**TEXT EXCERPT**
# # # # #

What I like about this opening (and the story as a whole) is Charlotte. She’s daring, impulsive, witty and funny. She’s also earnest, which I find endearing. Looking at the opening on it’s own, I immediately like her spunk, and for some reason I care that this man like her also. I think what makes my brain crave more is the fact that he’s clearly amused by her (as am I as the reader) and I want the banter between the two to continue. So I guess the WHAT is the interaction between the two characters, and the fact that emotionally I’m rooting for Charlotte.
I agree. I like her too. I like her spunk, her ability to think on her feet, her self-preservation. And since the reader BECOMES the MC… we like her because we want people to like us as we are her… and round and round the psyche goes. 😉
Of the Fourteen, I identified:
-A need or motive: She is on a mission to “save” this man from her mother.
-Question: Why has embarked on this mission?
-Character’s thoughts: She is working up her nerve to approach a man she shouldn’t approach.
Question for you: In this lesson, you said you thought Hague’s ideas were better suited for overall structure. I’m curious, though, how much importance you put on the three key ways to create empathy, i.e. create sympathy, put them in danger, make them likable and kind.
Definitely: Why is she on this mission and approaching someone she shouldn’t? That little description could fit a lot of stories in a lot of genres… which should tell us something. It works. We societally tend to root for the underdog. We tend to admire the risk-taker, especially a self-less one (or–if motives are somewhat self-preserving, then at least others are also helped).
I do think Hague’s ideas are less useful for pinpointing flavors of OPENINGS. I find they’re very useful overall to writing a story.
the three key ways to create empathy, i.e. create sympathy, put them in danger, make them likable and kind.

# # # # #

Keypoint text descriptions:

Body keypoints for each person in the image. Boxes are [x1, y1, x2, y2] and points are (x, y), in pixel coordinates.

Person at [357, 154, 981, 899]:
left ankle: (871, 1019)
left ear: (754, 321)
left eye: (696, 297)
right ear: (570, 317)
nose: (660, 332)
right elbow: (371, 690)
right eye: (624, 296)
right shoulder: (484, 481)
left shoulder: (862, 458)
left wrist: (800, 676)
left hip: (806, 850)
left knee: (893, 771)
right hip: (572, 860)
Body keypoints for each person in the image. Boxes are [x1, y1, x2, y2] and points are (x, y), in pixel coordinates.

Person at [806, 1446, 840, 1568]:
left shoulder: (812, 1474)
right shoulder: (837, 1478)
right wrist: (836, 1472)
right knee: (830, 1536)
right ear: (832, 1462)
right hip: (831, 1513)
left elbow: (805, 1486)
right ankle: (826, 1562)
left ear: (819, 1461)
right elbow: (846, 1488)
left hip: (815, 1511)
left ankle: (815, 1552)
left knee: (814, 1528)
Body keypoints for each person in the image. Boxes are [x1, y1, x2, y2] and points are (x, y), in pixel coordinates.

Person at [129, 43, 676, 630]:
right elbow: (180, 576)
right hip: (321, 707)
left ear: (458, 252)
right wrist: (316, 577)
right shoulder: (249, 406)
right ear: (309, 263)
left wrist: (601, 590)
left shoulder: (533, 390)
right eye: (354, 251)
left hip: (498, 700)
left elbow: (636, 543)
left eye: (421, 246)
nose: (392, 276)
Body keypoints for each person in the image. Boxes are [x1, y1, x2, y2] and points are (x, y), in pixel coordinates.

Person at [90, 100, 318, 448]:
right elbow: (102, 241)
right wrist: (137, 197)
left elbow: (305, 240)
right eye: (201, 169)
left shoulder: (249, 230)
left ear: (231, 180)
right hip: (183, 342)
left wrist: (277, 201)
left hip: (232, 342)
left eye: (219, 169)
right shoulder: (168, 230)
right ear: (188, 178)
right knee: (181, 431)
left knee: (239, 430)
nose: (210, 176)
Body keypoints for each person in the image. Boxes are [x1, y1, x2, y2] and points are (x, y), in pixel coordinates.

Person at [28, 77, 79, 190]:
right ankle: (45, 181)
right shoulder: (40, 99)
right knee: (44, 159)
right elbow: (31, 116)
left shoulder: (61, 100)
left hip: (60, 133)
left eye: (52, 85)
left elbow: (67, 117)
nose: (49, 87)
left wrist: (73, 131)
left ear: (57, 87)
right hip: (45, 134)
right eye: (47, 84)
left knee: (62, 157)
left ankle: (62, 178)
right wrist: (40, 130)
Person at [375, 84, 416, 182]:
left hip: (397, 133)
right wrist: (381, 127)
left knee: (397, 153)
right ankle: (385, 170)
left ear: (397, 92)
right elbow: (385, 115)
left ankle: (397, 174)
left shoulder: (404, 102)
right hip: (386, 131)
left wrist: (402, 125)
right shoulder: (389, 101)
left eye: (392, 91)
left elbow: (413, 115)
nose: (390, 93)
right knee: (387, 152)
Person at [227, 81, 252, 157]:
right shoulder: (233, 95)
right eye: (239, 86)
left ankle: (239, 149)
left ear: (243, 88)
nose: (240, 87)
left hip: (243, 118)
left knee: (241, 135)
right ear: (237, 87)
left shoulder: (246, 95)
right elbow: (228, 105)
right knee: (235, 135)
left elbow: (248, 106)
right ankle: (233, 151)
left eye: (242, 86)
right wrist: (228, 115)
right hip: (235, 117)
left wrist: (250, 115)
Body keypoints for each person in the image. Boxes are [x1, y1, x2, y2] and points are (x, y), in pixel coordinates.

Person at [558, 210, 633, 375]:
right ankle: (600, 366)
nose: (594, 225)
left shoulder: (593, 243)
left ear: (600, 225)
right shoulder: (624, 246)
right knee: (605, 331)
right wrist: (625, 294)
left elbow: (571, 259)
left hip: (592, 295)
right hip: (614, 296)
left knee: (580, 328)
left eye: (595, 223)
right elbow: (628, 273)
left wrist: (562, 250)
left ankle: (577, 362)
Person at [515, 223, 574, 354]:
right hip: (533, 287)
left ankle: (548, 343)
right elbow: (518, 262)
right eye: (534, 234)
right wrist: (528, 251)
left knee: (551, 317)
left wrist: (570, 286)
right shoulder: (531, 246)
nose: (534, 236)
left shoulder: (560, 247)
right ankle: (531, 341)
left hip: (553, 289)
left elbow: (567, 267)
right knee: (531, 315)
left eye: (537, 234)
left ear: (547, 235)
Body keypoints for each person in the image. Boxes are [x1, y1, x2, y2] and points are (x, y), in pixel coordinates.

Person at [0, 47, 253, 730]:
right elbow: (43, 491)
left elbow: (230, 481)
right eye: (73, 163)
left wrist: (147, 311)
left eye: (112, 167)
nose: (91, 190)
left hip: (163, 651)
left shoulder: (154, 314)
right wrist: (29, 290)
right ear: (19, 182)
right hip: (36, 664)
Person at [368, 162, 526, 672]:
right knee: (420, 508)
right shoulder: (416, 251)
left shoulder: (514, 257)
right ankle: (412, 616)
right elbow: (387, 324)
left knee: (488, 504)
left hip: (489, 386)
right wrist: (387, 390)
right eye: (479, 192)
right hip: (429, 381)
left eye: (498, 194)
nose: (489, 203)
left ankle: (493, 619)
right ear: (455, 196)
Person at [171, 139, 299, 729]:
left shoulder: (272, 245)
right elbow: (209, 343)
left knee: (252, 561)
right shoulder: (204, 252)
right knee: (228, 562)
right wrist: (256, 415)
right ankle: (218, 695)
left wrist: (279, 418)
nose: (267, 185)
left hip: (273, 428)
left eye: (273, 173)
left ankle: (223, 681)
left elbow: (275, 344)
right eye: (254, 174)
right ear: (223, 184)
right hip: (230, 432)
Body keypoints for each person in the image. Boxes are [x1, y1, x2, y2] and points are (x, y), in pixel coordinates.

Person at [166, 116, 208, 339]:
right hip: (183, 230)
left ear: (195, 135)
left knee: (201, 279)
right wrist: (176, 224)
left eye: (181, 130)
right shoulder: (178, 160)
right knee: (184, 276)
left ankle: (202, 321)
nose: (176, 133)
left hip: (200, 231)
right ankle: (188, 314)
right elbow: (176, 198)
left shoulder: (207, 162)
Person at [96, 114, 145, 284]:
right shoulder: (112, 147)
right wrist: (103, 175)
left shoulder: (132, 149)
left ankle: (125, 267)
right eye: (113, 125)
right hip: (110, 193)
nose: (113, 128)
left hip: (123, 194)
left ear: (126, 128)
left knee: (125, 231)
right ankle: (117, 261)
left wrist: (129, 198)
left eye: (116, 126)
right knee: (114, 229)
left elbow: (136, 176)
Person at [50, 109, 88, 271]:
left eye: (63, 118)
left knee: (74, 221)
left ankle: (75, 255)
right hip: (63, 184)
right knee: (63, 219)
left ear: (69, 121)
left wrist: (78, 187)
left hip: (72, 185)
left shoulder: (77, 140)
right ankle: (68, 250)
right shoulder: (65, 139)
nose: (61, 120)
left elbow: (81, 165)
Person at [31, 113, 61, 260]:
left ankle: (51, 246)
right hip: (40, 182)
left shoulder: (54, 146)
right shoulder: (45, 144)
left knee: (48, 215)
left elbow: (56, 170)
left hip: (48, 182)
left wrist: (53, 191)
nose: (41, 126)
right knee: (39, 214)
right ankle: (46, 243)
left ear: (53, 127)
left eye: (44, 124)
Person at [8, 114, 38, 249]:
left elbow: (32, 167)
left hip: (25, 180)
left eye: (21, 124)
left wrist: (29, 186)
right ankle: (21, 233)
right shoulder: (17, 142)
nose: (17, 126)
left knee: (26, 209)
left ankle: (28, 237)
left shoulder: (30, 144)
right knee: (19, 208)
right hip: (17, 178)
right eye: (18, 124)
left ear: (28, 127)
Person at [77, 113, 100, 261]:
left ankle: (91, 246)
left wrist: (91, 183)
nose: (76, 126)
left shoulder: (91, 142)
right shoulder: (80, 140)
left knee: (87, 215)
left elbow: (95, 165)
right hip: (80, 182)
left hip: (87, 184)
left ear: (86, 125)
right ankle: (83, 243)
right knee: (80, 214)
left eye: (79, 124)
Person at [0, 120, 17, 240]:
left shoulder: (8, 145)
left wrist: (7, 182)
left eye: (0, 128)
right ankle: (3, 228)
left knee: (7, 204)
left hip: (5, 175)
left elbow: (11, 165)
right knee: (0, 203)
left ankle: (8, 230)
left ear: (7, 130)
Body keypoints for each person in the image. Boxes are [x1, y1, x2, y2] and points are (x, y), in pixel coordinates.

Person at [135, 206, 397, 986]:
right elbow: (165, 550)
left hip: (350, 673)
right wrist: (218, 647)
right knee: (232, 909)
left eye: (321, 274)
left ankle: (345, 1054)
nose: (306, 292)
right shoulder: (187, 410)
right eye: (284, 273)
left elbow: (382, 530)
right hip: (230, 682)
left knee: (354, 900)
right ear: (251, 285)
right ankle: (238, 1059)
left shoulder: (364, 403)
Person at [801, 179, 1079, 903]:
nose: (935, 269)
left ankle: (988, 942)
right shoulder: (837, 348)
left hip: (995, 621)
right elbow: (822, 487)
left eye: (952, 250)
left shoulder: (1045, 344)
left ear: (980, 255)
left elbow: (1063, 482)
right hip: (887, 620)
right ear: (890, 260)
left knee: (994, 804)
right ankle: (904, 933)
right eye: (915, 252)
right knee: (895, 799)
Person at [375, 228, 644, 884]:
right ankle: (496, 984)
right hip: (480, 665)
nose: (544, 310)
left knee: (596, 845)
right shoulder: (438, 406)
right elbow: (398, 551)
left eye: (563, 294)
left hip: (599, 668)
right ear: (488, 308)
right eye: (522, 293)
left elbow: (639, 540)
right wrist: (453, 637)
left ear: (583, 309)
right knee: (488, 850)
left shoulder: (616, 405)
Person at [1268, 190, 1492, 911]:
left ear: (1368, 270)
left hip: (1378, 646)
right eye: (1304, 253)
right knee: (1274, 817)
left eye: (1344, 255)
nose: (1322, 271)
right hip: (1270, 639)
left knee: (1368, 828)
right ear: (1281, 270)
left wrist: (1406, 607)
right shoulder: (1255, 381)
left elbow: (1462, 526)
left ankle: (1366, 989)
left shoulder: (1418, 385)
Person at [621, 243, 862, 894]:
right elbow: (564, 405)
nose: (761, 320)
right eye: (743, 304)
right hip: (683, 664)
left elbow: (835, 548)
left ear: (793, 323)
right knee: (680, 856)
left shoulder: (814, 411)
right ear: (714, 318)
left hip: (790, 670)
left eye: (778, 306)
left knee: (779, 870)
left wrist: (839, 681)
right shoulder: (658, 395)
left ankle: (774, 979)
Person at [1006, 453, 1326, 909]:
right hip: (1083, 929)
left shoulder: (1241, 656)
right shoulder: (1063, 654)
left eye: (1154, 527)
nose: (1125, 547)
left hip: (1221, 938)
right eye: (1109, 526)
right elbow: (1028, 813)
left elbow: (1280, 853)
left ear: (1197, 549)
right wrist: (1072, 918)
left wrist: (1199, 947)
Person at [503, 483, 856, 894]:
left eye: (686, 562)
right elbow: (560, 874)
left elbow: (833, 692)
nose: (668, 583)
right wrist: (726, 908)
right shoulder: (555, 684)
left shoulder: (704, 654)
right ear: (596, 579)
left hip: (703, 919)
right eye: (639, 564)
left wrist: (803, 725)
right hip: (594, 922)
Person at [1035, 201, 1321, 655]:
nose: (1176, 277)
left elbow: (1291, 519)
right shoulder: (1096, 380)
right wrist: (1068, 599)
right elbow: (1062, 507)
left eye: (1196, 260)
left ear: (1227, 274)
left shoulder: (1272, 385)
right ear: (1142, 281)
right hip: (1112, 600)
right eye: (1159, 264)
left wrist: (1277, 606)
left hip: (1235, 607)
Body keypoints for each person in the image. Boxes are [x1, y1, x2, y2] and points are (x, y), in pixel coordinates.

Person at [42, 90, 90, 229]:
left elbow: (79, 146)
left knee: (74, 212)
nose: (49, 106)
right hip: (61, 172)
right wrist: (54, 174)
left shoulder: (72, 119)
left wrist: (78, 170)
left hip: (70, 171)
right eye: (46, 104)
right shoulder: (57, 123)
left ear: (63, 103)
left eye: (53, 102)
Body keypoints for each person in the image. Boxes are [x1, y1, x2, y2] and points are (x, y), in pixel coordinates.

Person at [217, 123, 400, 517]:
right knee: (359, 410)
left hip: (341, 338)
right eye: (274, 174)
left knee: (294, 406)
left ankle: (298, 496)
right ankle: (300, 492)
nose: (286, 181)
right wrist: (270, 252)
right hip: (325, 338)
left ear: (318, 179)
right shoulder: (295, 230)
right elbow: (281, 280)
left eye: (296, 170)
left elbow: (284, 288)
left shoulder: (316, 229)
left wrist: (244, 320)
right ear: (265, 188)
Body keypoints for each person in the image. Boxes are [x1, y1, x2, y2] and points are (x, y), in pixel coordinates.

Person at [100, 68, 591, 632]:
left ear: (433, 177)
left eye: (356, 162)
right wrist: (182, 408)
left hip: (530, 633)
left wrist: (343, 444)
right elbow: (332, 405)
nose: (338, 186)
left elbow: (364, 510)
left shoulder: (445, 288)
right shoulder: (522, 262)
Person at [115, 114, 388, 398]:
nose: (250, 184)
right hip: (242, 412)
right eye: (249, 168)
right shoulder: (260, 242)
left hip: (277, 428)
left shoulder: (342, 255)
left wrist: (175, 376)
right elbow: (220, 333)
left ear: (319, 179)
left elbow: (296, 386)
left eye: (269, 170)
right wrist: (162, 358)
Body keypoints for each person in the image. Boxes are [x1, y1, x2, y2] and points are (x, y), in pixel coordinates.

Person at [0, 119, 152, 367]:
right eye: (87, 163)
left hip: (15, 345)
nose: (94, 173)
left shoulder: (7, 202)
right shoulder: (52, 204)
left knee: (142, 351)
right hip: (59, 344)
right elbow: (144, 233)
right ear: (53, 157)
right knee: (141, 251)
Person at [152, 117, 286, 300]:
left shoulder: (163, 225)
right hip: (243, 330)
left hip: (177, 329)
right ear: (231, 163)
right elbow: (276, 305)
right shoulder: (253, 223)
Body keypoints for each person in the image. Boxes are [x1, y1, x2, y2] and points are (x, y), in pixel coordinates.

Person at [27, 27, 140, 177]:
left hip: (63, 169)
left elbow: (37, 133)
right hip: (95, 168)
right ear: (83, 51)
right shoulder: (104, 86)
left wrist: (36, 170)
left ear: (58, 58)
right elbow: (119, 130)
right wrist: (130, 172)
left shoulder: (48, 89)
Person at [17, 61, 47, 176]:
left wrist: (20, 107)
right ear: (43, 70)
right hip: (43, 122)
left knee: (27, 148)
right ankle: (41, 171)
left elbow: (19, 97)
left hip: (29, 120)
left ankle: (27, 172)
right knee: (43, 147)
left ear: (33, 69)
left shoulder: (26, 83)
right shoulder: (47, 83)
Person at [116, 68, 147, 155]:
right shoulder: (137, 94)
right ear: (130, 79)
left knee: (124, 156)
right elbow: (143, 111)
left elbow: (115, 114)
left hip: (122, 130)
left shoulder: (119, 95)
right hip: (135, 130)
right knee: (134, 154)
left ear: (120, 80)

# # # # #

**WHAT YOU NEED TO DO**
1. In the discussion of the story opening, for what purpose does the second commenter find Hague's ideas less useful?
2. Condense the paragraph beginning "What I like about this opening" from the discussion of the story opening into a short bulleted list that keeps its main facts.
3. Reproduce word for word the passage of the discussion of the story opening between "I agree. I like" and "she shouldn’t approach.", inclusive.

**SOLVED PROBLEMS**
1. Pinpointing flavors of openings.

2.
- The best part of the opening, and of the story as a whole, is Charlotte: daring, impulsive, witty, funny, and endearingly earnest.
- Even on its own, the opening makes the reader like her spunk and care that the man likes her too.
- The man is clearly amused by her, as is the reader, who wants their banter to continue.
- The WHAT is the interaction between the two characters and the emotional pull of rooting for Charlotte.

3.
I agree. I like her too. I like her spunk, her ability to think on her feet, her self-preservation. And since the reader BECOMES the MC… we like her because we want people to like us as we are her… and round and round the psyche goes. 😉
Of the Fourteen, I identified:
-A need or motive: She is on a mission to “save” this man from her mother.
-Question: Why has embarked on this mission?
-Character’s thoughts: She is working up her nerve to approach a man she shouldn’t approach.